At a glance
- DatesOctober 2014-October 2017
- SponsorLeeds City Council, Arup
Despite being an indispensable part of river systems, fine sediment is linked to a range of problems related to pollution, ecological degradation, flooding and damage to infrastructure. Furthermore, fine sediment transport in rivers is highly variable in time and space, making it very difficult to predict and to develop targeted sediment management strategies.
In this project, PhD researcher Kim Vercruysse aims to improve understanding of the factors that drive temporal variations in fine sediment transport, which will help to better quantify and predict fine sediment transport in rivers over management relevant timescales.
The project focusses on the River Aire in Leeds, where they are currently constructing the Leeds Flood Alleviation Scheme. Insights into the sediment dynamics of this river will contribute to sustainable functioning of the scheme.
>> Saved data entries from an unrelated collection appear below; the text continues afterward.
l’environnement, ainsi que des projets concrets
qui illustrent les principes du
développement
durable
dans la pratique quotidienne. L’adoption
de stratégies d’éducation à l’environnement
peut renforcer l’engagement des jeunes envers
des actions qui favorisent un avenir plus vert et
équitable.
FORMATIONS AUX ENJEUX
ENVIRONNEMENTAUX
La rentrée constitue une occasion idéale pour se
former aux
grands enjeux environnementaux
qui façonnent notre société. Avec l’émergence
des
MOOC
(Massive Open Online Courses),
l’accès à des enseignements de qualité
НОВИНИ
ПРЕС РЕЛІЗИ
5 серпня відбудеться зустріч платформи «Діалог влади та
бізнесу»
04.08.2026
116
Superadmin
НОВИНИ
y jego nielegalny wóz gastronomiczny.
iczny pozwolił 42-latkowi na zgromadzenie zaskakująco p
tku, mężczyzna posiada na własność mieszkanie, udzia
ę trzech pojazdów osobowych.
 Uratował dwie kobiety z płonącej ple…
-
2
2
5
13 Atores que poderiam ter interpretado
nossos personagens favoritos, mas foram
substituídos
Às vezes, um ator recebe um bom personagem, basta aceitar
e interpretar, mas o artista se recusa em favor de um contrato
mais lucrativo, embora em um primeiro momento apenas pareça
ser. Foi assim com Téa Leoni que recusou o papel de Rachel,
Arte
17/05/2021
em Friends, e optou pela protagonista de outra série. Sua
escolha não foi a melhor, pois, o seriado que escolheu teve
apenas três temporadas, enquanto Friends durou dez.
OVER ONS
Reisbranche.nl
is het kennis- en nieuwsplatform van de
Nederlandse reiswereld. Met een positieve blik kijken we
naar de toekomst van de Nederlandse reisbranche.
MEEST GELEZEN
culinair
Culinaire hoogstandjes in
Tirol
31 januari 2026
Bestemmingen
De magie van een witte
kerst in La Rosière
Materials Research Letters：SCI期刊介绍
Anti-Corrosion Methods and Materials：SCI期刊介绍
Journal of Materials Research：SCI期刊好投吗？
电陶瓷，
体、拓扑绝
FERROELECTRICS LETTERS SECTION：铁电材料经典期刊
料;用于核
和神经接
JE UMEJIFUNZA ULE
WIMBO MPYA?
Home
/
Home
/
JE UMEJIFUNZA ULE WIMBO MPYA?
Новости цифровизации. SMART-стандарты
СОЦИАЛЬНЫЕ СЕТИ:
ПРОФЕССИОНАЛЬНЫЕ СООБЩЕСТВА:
Fine sediment loads calculated from historical data and collected samples to date show that fine sediment transport in the River Aire can be very high, but that there is considerable variation in time. Statistical analyses show that antecedent rainfall is an important factor controlling sediment concentrations in the river.
A sediment fingerprinting technique based on infrared spectrometry was developed to identify the relative contributions of different sediment sources from the catchment to the sediment within the river. Preliminary results show that particles from urban surfaces (i.e. street dust) are an important sediment source in the River Aire in Leeds. Furthermore, there are significant variations in the sediment source contributions depending on the amount of rainfall and streamflow of the river.